What is required: Start at the top line and retype the data exactly through to the end.

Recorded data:
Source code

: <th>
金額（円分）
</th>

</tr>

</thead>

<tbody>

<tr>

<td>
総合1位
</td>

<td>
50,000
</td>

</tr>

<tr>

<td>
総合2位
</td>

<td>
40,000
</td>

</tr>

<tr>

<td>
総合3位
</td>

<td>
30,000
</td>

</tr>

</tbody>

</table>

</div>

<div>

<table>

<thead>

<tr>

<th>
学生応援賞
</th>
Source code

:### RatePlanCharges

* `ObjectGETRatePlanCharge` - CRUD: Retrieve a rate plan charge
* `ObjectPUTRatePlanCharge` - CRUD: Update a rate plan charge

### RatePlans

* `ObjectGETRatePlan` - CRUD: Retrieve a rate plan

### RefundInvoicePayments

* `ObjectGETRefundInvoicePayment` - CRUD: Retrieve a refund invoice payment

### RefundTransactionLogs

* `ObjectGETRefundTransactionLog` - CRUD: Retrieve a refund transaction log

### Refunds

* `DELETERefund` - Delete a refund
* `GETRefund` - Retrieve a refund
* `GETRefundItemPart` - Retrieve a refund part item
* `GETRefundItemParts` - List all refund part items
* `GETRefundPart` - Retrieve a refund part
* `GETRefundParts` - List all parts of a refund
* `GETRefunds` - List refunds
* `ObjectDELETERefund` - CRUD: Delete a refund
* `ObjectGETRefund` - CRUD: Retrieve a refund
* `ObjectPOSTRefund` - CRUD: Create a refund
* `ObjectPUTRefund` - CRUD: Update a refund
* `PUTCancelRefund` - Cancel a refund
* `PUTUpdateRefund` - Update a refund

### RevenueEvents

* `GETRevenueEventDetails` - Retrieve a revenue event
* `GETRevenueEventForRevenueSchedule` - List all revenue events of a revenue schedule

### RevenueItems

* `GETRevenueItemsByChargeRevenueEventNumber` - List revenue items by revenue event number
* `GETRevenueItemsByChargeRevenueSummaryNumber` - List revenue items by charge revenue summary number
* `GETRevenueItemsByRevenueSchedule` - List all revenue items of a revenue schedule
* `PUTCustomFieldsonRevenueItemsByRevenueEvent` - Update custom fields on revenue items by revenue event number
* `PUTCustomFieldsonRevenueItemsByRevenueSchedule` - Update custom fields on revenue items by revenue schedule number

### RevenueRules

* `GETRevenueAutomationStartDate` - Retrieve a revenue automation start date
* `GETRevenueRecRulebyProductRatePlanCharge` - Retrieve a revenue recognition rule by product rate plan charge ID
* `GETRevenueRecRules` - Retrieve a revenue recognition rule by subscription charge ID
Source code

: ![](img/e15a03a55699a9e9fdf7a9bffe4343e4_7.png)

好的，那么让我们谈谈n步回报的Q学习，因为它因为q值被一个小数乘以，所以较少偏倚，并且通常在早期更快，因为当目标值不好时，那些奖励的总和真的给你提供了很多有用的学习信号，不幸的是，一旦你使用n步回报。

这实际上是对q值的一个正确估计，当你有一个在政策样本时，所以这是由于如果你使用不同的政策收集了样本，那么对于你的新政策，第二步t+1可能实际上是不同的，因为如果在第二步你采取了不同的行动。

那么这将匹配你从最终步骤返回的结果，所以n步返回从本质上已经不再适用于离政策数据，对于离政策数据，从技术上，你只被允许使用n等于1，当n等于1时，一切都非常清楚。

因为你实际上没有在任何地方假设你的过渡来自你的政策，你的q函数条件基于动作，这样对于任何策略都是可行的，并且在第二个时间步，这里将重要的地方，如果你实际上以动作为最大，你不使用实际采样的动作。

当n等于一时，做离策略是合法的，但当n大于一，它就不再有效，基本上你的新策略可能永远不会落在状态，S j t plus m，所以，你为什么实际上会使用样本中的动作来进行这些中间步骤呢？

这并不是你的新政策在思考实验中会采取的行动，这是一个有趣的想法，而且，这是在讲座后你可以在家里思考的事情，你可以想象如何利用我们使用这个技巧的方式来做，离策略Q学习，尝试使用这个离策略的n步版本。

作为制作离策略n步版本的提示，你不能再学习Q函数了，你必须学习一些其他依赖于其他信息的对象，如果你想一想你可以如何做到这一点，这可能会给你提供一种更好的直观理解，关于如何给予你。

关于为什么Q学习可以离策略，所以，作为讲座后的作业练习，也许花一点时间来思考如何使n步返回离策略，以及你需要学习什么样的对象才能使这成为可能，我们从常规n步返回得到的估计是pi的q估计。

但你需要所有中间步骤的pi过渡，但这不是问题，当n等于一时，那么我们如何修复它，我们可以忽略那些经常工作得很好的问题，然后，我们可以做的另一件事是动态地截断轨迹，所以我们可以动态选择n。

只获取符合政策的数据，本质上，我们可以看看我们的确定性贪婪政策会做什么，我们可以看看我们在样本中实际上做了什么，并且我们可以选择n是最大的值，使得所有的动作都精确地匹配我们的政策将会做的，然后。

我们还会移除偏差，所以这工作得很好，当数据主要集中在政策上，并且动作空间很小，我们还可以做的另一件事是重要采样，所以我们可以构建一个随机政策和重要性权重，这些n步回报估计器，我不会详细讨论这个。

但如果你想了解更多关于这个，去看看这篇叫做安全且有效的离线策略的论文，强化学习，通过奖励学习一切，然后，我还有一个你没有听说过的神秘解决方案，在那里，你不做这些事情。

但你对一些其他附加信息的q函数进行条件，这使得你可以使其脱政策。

Reply to the task:
Source code

: <th>
金額（円分）
</th>

</tr>

</thead>

<tbody>

<tr>

<td>
総合1位
</td>

<td>
50,000
</td>

</tr>

<tr>

<td>
総合2位
</td>

<td>
40,000
</td>

</tr>

<tr>

<td>
総合3位
</td>

<td>
30,000
</td>

</tr>

</tbody>

</table>

</div>

<div>

<table>

<thead>

<tr>

<th>
学生応援賞
</th>
Source code

:### RatePlanCharges

* `ObjectGETRatePlanCharge` - CRUD: Retrieve a rate plan charge
* `ObjectPUTRatePlanCharge` - CRUD: Update a rate plan charge

### RatePlans

* `ObjectGETRatePlan` - CRUD: Retrieve a rate plan

### RefundInvoicePayments

* `ObjectGETRefundInvoicePayment` - CRUD: Retrieve a refund invoice payment

### RefundTransactionLogs

* `ObjectGETRefundTransactionLog` - CRUD: Retrieve a refund transaction log

### Refunds

* `DELETERefund` - Delete a refund
* `GETRefund` - Retrieve a refund
* `GETRefundItemPart` - Retrieve a refund part item
* `GETRefundItemParts` - List all refund part items
* `GETRefundPart` - Retrieve a refund part
* `GETRefundParts` - List all parts of a refund
* `GETRefunds` - List refunds
* `ObjectDELETERefund` - CRUD: Delete a refund
* `ObjectGETRefund` - CRUD: Retrieve a refund
* `ObjectPOSTRefund` - CRUD: Create a refund
* `ObjectPUTRefund` - CRUD: Update a refund
* `PUTCancelRefund` - Cancel a refund
* `PUTUpdateRefund` - Update a refund

### RevenueEvents

* `GETRevenueEventDetails` - Retrieve a revenue event
* `GETRevenueEventForRevenueSchedule` - List all revenue events of a revenue schedule

### RevenueItems

* `GETRevenueItemsByChargeRevenueEventNumber` - List revenue items by revenue event number
* `GETRevenueItemsByChargeRevenueSummaryNumber` - List revenue items by charge revenue summary number
* `GETRevenueItemsByRevenueSchedule` - List all revenue items of a revenue schedule
* `PUTCustomFieldsonRevenueItemsByRevenueEvent` - Update custom fields on revenue items by revenue event number
* `PUTCustomFieldsonRevenueItemsByRevenueSchedule` - Update custom fields on revenue items by revenue schedule number

### RevenueRules

* `GETRevenueAutomationStartDate` - Retrieve a revenue automation start date
* `GETRevenueRecRulebyProductRatePlanCharge` - Retrieve a revenue recognition rule by product rate plan charge ID
* `GETRevenueRecRules` - Retrieve a revenue recognition rule by subscription charge ID
Source code

: ![](img/e15a03a55699a9e9fdf7a9bffe4343e4_7.png)

好的，那么让我们谈谈n步回报的Q学习，因为它因为q值被一个小数乘以，所以较少偏倚，并且通常在早期更快，因为当目标值不好时，那些奖励的总和真的给你提供了很多有用的学习信号，不幸的是，一旦你使用n步回报。

这实际上是对q值的一个正确估计，当你有一个在政策样本时，所以这是由于如果你使用不同的政策收集了样本，那么对于你的新政策，第二步t+1可能实际上是不同的，因为如果在第二步你采取了不同的行动。

那么这将匹配你从最终步骤返回的结果，所以n步返回从本质上已经不再适用于离政策数据，对于离政策数据，从技术上，你只被允许使用n等于1，当n等于1时，一切都非常清楚。

因为你实际上没有在任何地方假设你的过渡来自你的政策，你的q函数条件基于动作，这样对于任何策略都是可行的，并且在第二个时间步，这里将重要的地方，如果你实际上以动作为最大，你不使用实际采样的动作。

当n等于一时，做离策略是合法的，但当n大于一，它就不再有效，基本上你的新策略可能永远不会落在状态，S j t plus m，所以，你为什么实际上会使用样本中的动作来进行这些中间步骤呢？

这并不是你的新政策在思考实验中会采取的行动，这是一个有趣的想法，而且，这是在讲座后你可以在家里思考的事情，你可以想象如何利用我们使用这个技巧的方式来做，离策略Q学习，尝试使用这个离策略的n步版本。

作为制作离策略n步版本的提示，你不能再学习Q函数了，你必须学习一些其他依赖于其他信息的对象，如果你想一想你可以如何做到这一点，这可能会给你提供一种更好的直观理解，关于如何给予你。

关于为什么Q学习可以离策略，所以，作为讲座后的作业练习，也许花一点时间来思考如何使n步返回离策略，以及你需要学习什么样的对象才能使这成为可能，我们从常规n步返回得到的估计是pi的q估计。

但你需要所有中间步骤的pi过渡，但这不是问题，当n等于一时，那么我们如何修复它，我们可以忽略那些经常工作得很好的问题，然后，我们可以做的另一件事是动态地截断轨迹，所以我们可以动态选择n。

只获取符合政策的数据，本质上，我们可以看看我们的确定性贪婪政策会做什么，我们可以看看我们在样本中实际上做了什么，并且我们可以选择n是最大的值，使得所有的动作都精确地匹配我们的政策将会做的，然后。

我们还会移除偏差，所以这工作得很好，当数据主要集中在政策上，并且动作空间很小，我们还可以做的另一件事是重要采样，所以我们可以构建一个随机政策和重要性权重，这些n步回报估计器，我不会详细讨论这个。

但如果你想了解更多关于这个，去看看这篇叫做安全且有效的离线策略的论文，强化学习，通过奖励学习一切，然后，我还有一个你没有听说过的神秘解决方案，在那里，你不做这些事情。

但你对一些其他附加信息的q函数进行条件，这使得你可以使其脱政策。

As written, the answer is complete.